Flexible films with three-dimensional ion transport channels: Carbon nanotubes@MnO2 as interlayer spacers in porous graphene electrodes for high-performance supercapacitors

Abstract

Flexible supercapacitors have a high potential for application in wearable electronics and microdevices, but their commercial appeal is limited because of low energy density. To overcoming this challenge, this paper proposes a strategy to fabricate dense films with high specific capacitance. A composite film with rapid ion diffusion channels and a high density of 0.86 g cm–3 was synthesized by combining porous graphene nanosheets (PGNs), carbon nanotubes (CNTs), and MnO2 nanosheets. The incorporation of CNTs@MnO2 between graphene layers effectively mitigated aggregation and enhanced electrolyte ion diffusion within the dense graphene structure. PGNs and CNTs synergistically established a three-dimensional pathway for efficient ion transport while optimizing electron dynamics.
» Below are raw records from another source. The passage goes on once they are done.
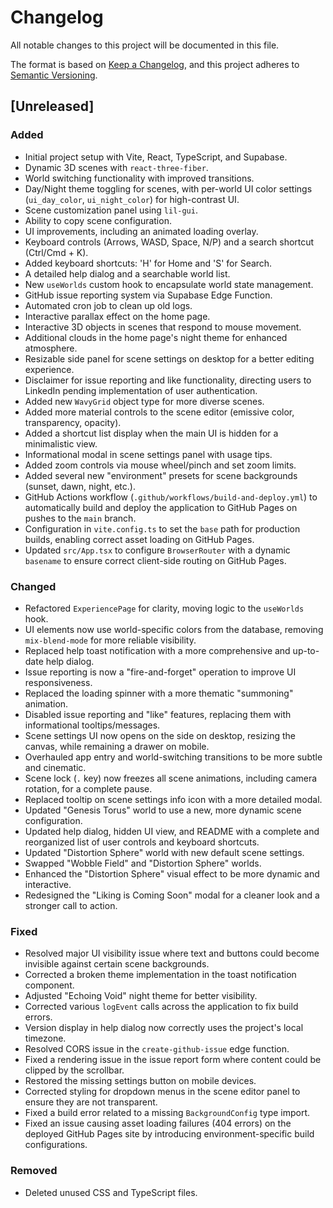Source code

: 
# Changelog

All notable changes to this project will be documented in this file.

The format is based on [Keep a Changelog](https://keepachangelog.com/en/1.0.0/),
and this project adheres to [Semantic Versioning](https://semver.org/spec/v2.0.0.html).

## [Unreleased]

### Added
- Initial project setup with Vite, React, TypeScript, and Supabase.
- Dynamic 3D scenes with `react-three-fiber`.
- World switching functionality with improved transitions.
- Day/Night theme toggling for scenes, with per-world UI color settings (`ui_day_color`, `ui_night_color`) for high-contrast UI.
- Scene customization panel using `lil-gui`.
- Ability to copy scene configuration.
- UI improvements, including an animated loading overlay.
- Keyboard controls (Arrows, WASD, Space, N/P) and a search shortcut (Ctrl/Cmd + K).
- Added keyboard shortcuts: 'H' for Home and 'S' for Search.
- A detailed help dialog and a searchable world list.
- New `useWorlds` custom hook to encapsulate world state management.
- GitHub issue reporting system via Supabase Edge Function.
- Automated cron job to clean up old logs.
- Interactive parallax effect on the home page.
- Interactive 3D objects in scenes that respond to mouse movement.
- Additional clouds in the home page's night theme for enhanced atmosphere.
- Resizable side panel for scene settings on desktop for a better editing experience.
- Disclaimer for issue reporting and like functionality, directing users to LinkedIn pending implementation of user authentication.
- Added new `WavyGrid` object type for more diverse scenes.
- Added more material controls to the scene editor (emissive color, transparency, opacity).
- Added a shortcut list display when the main UI is hidden for a minimalistic view.
- Informational modal in scene settings panel with usage tips.
- Added zoom controls via mouse wheel/pinch and set zoom limits.
- Added several new "environment" presets for scene backgrounds (sunset, dawn, night, etc.).
- GitHub Actions workflow (`.github/workflows/build-and-deploy.yml`) to automatically build and deploy the application to GitHub Pages on pushes to the `main` branch.
- Configuration in `vite.config.ts` to set the `base` path for production builds, enabling correct asset loading on GitHub Pages.
- Updated `src/App.tsx` to configure `BrowserRouter` with a dynamic `basename` to ensure correct client-side routing on GitHub Pages.

### Changed
- Refactored `ExperiencePage` for clarity, moving logic to the `useWorlds` hook.
- UI elements now use world-specific colors from the database, removing `mix-blend-mode` for more reliable visibility.
- Replaced help toast notification with a more comprehensive and up-to-date help dialog.
- Issue reporting is now a "fire-and-forget" operation to improve UI responsiveness.
- Replaced the loading spinner with a more thematic "summoning" animation.
- Disabled issue reporting and "like" features, replacing them with informational tooltips/messages.
- Scene settings UI now opens on the side on desktop, resizing the canvas, while remaining a drawer on mobile.
- Overhauled app entry and world-switching transitions to be more subtle and cinematic.
- Scene lock (`.` key) now freezes all scene animations, including camera rotation, for a complete pause.
- Replaced tooltip on scene settings info icon with a more detailed modal.
- Updated "Genesis Torus" world to use a new, more dynamic scene configuration.
- Updated help dialog, hidden UI view, and README with a complete and reorganized list of user controls and keyboard shortcuts.
- Updated "Distortion Sphere" world with new default scene settings.
- Swapped "Wobble Field" and "Distortion Sphere" worlds.
- Enhanced the "Distortion Sphere" visual effect to be more dynamic and interactive.
- Redesigned the "Liking is Coming Soon" modal for a cleaner look and a stronger call to action.

### Fixed
- Resolved major UI visibility issue where text and buttons could become invisible against certain scene backgrounds.
- Corrected a broken theme implementation in the toast notification component.
- Adjusted "Echoing Void" night theme for better visibility.
- Corrected various `logEvent` calls across the application to fix build errors.
- Version display in help dialog now correctly uses the project's local timezone.
- Resolved CORS issue in the `create-github-issue` edge function.
- Fixed a rendering issue in the issue report form where content could be clipped by the scrollbar.
- Restored the missing settings button on mobile devices.
- Corrected styling for dropdown menus in the scene editor panel to ensure they are not transparent.
- Fixed a build error related to a missing `BackgroundConfig` type import.
- Fixed an issue causing asset loading failures (404 errors) on the deployed GitHub Pages site by introducing environment-specific build configurations.

### Removed
- Deleted unused CSS and TypeScript files.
In 1 mol L–1 Na2SO4 electrolyte, the material exhibited a gravimetric capacitance of up to 320 F g–1 at 1 A g–1 and a volumetric capacitance reached 275 F cm–3. Furthermore, the assembled asymmetric supercapacitors, PGNs-CNTs@MnO2//PGNs-CNTs, exhibited a gravimetric energy density of up to 26.4 Wh kg–1 and a volumetric energy density of up to 22.7 Wh L–1. These findings offer insights into advancing flexible supercapacitor technology for diverse applications.